In love he predestined us for adoption as sons through Jesus Christ, according to the purpose of his will, to the praise of his glorious grace, with which he has blessed us in the Beloved
— Ephesians 1:5

This is what the earth-shattering gospel verse that we’ve all memorized and become numb to testifies of when it says, “For God so loved the world that he sent his only begotten son, that whoever believes in him should not perish but have eternal life.” It was his love that sent Jesus. It was his love that saved us.

There's No Fear in Love

When we truly believe that God hasn’t acted as a mere judge who’s acquitted us of our guilt, but rather as a loving Father who has purposefully rescued us from our sins, we can approach him with joy instead of fear. He is the God who sent his own eternal Son to take our place so that we could be brought back into his family—clean and spotless. He is the loving Father who delights in adopting spiritual orphans. 

He who has gone to such great lengths to save us and to display his love in such magnificent splendor invites us come to him when we mess up and to receive the grace his Son has secured for us on the cross. We need never fear his wrath, because it has all been spent on the Christ. What was ours (the wrath of God against sin) became his and what was his (the perfect love of the Father) is now ours.

When we sin and are tempted to run from God in fear, we must remember who it is we are running from: the loving Father who goes after his wayward children and frees them from their guilt and shame. He is always ready and willing to “forgive us our sins and to cleanse us from all unrighteousness” (1 John 1:9). 

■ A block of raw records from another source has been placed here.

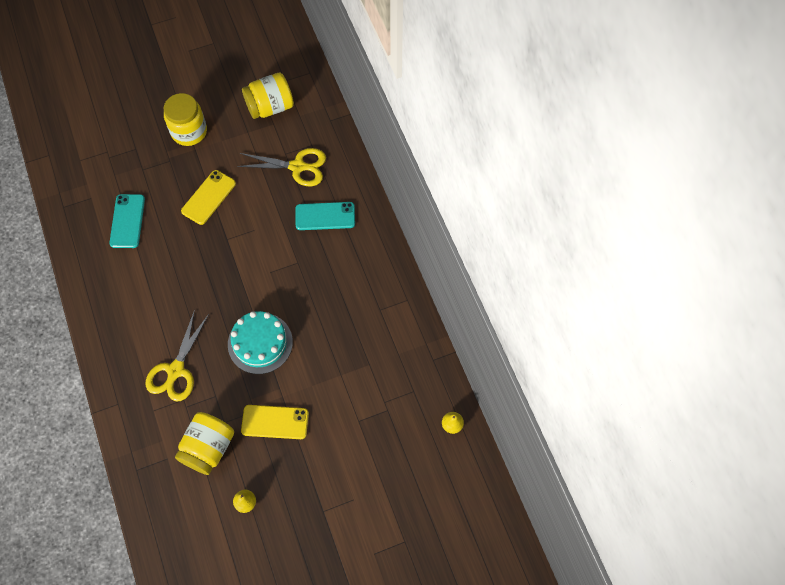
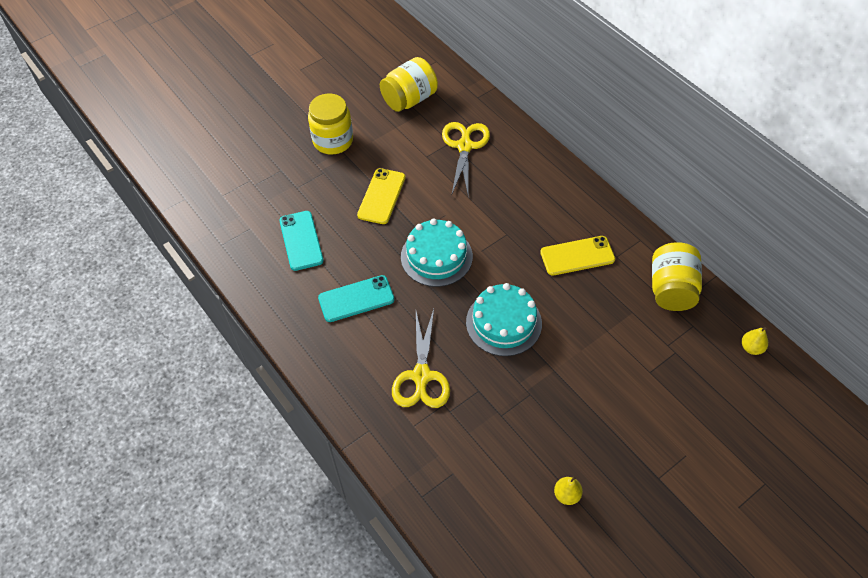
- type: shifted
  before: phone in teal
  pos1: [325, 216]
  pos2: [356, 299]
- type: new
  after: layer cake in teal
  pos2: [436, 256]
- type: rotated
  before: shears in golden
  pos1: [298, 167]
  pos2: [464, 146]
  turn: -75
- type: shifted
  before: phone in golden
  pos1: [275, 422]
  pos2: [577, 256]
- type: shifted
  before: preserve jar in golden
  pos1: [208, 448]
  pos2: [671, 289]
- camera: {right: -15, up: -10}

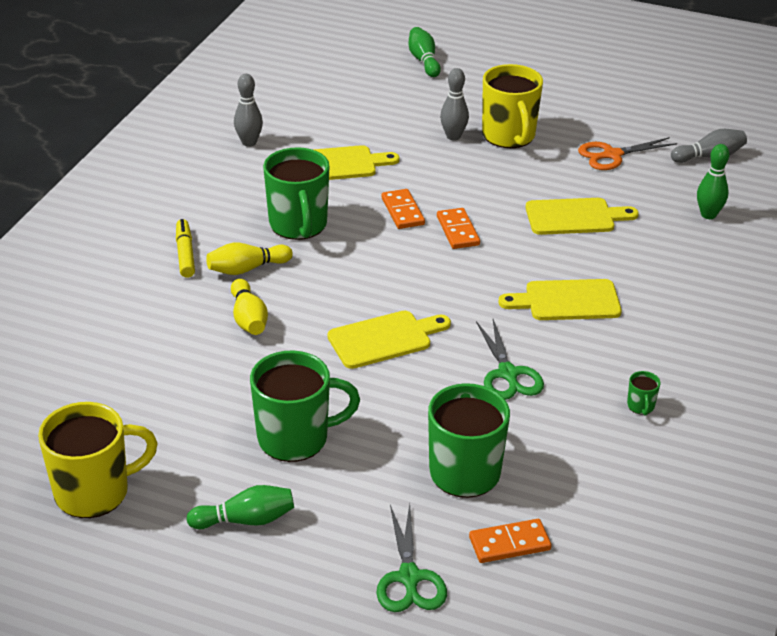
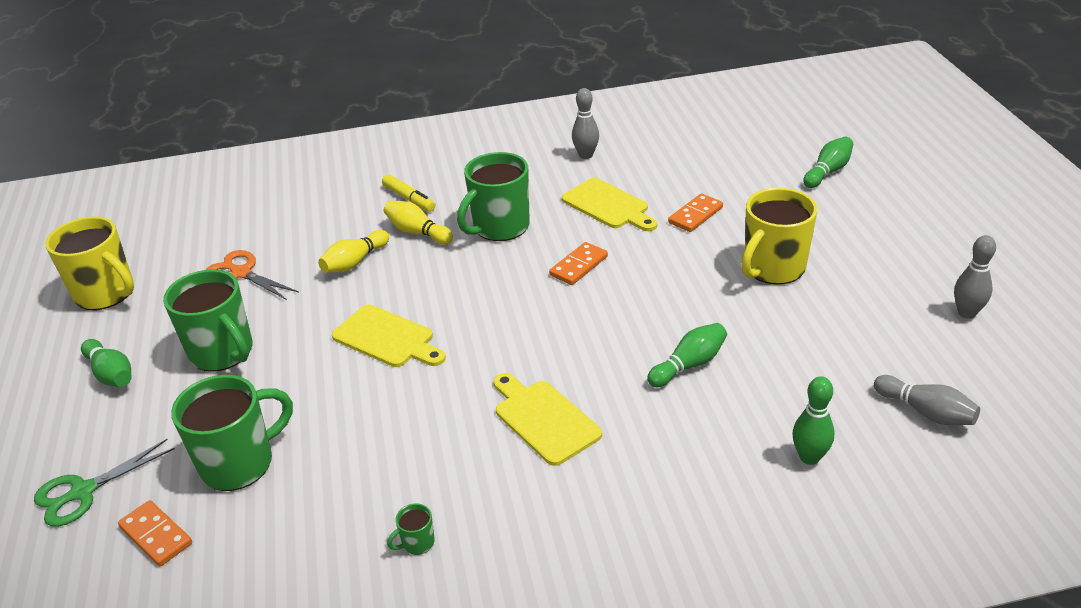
- type: shifted
  before: shears in bright orange
  pos1: [612, 155]
  pos2: [241, 273]
- type: rotated
  before: marker in golden
  pos1: [185, 254]
  pos2: [409, 199]
  turn: 90
- type: swapped
  before: chopping board in golden
  after: bowling pin in green
  pos1: [574, 217]
  pos2: [689, 365]
- type: shifted
  before: domino in bright orange
  pos1: [457, 231]
  pos2: [695, 215]
- type: shifted
  before: bowling pin in ash-grey
  pos1: [453, 136]
  pos2: [966, 313]
- type: gone
  before: shears in green
  pos1: [508, 374]
- camera: {right: 60, up: 0}

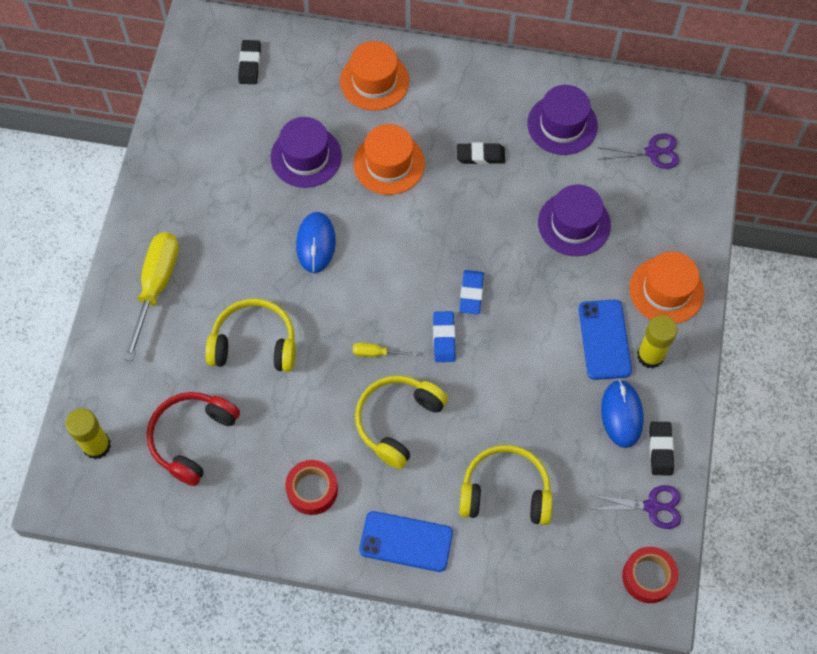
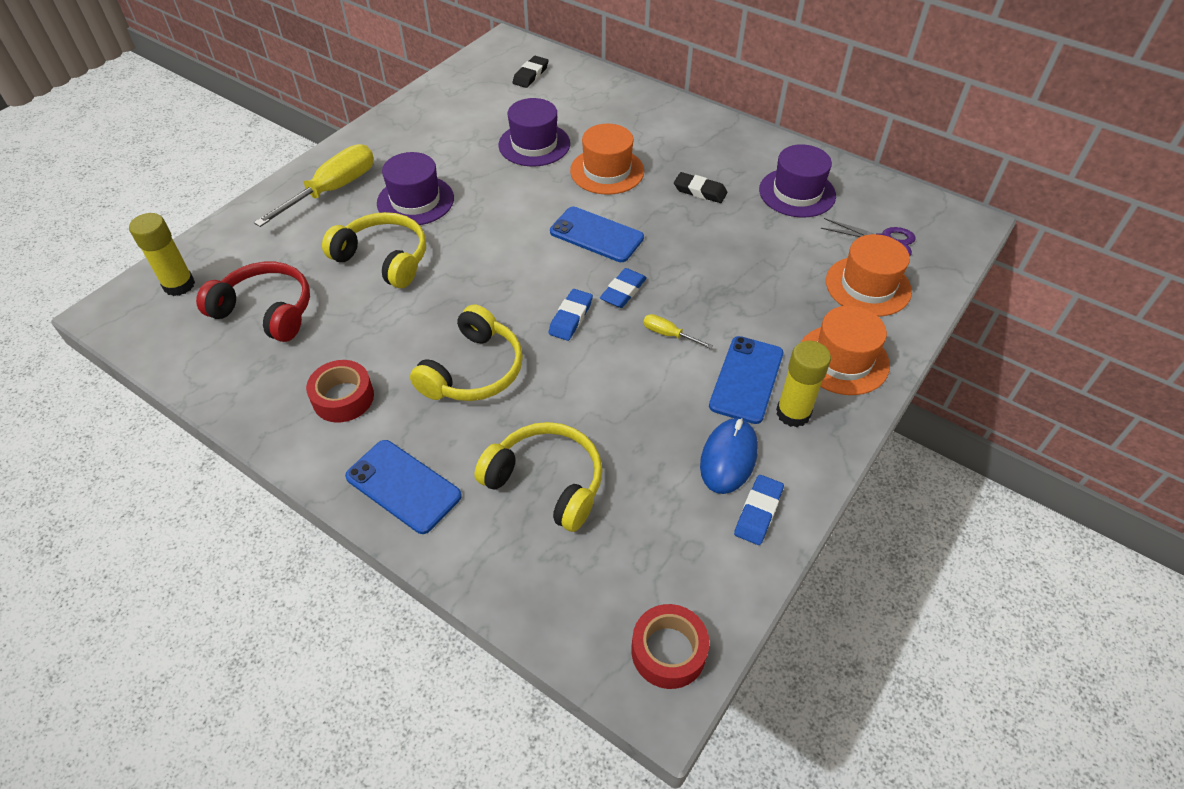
- type: rotated
  before: headset in crimson
  pos1: [192, 438]
  pos2: [266, 310]
  turn: 60
- type: shifted
  before: top hat in violet
  pos1: [574, 224]
  pos2: [415, 201]
- type: rotated
  before: headset in golden
  pos1: [397, 421]
  pos2: [474, 371]
  turn: 150
- type: new
  after: phone in royal blue
  pos2: [596, 235]
- type: shifted
  before: screwdriver in golden
  pos1: [375, 353]
  pos2: [668, 334]
- type: repainted
  before: eraser in black
  after: eraser in royal blue
  pos1: [660, 449]
  pos2: [758, 512]
- type: shifted
  before: top hat in bright orange
  pos1: [374, 81]
  pos2: [868, 286]
- type: gone
  before: PC mouse in royal blue
  pos1: [316, 243]
- type: gone
  before: shears in violet
  pos1: [652, 506]
- camera: {right: 25, up: -15}

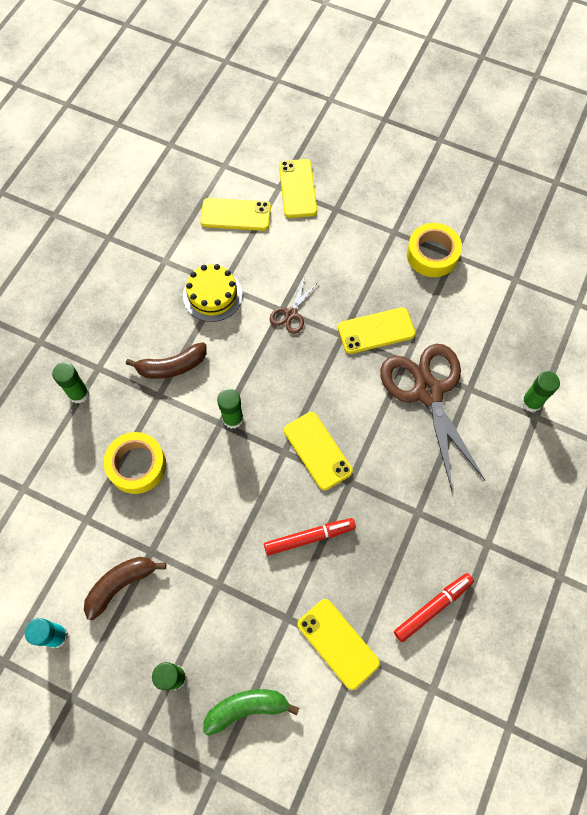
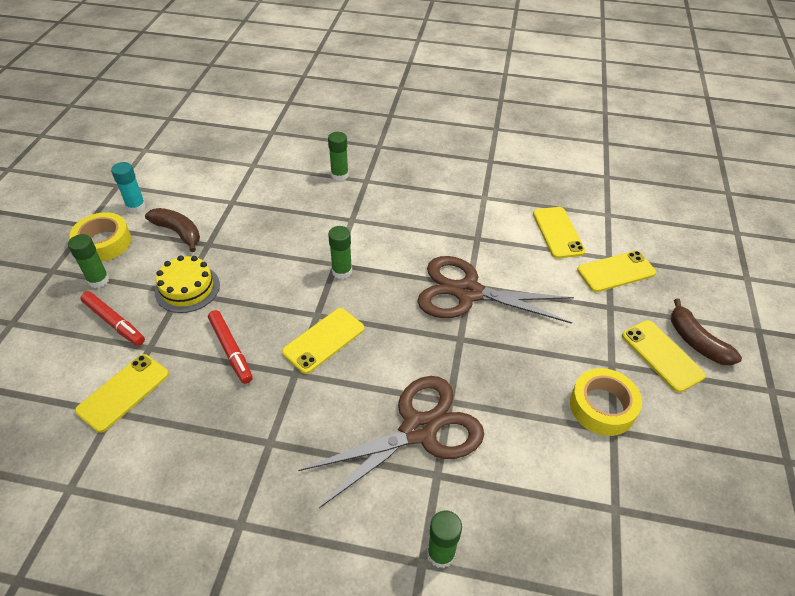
- type: shifted
  before: sticky tape in golden
  pos1: [137, 465]
  pos2: [103, 243]
- type: shifted
  before: marker in crimson
  pos1: [432, 607]
  pos2: [114, 322]
- type: shifted
  before: layer cake in golden
  pos1: [212, 295]
  pos2: [187, 288]
- type: scaled
  before: shears in russet
  pos1: [291, 314]
  pos2: [468, 293]
  scale: 2.24
- type: shifted
  before: phone in golden
  pos1: [376, 331]
  pos2: [662, 355]
- type: shifted
  before: toy banana in russet
  pos1: [172, 366]
  pos2: [696, 341]
- type: gone
  before: toy banana in green
  pos1: [247, 708]
- camera: {right: 75, up: -20}

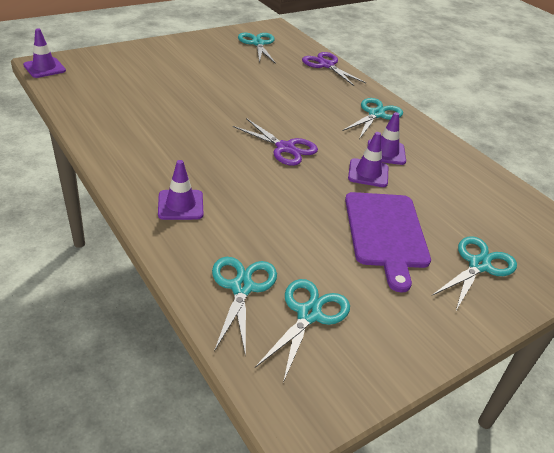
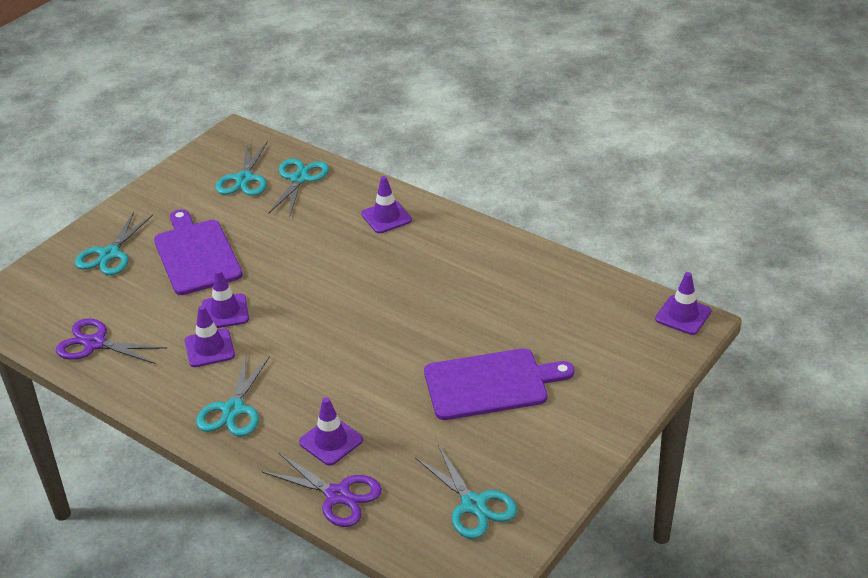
- type: shifted
  before: shears in violet
  pos1: [285, 148]
  pos2: [95, 343]
- type: rotated
  before: shears in teal
  pos1: [242, 287]
  pos2: [299, 179]
  turn: -150
- type: new
  after: safety cone in violet
  pos2: [331, 441]
- type: new
  after: chopping board in violet
  pos2: [491, 384]
- camera: {right: 165, up: 0}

We needn’t run from the One who ran after us.

May we quickly come to him with our most terrible failures and receive the forgiveness and freedom he graciously pours out upon us.

For he is our Father and he loves us.

There is no fear in love, but perfect love casts out fear. For fear has to do with punishment, and whoever fears has not been perfected in love.
— 1 John 4:18

For Further Thought:

Have you ever been tempted to think of God the Father as the wrathful member of the Trinity rather than the loving Father? As you are reading through the New Testament, keep your eyes open for verses like Galatians 1:4 that point to the Father as the fountain of love who initiated your salvation. You may be surprised by how often it does and your soul will be moved to worship and adore him all the more!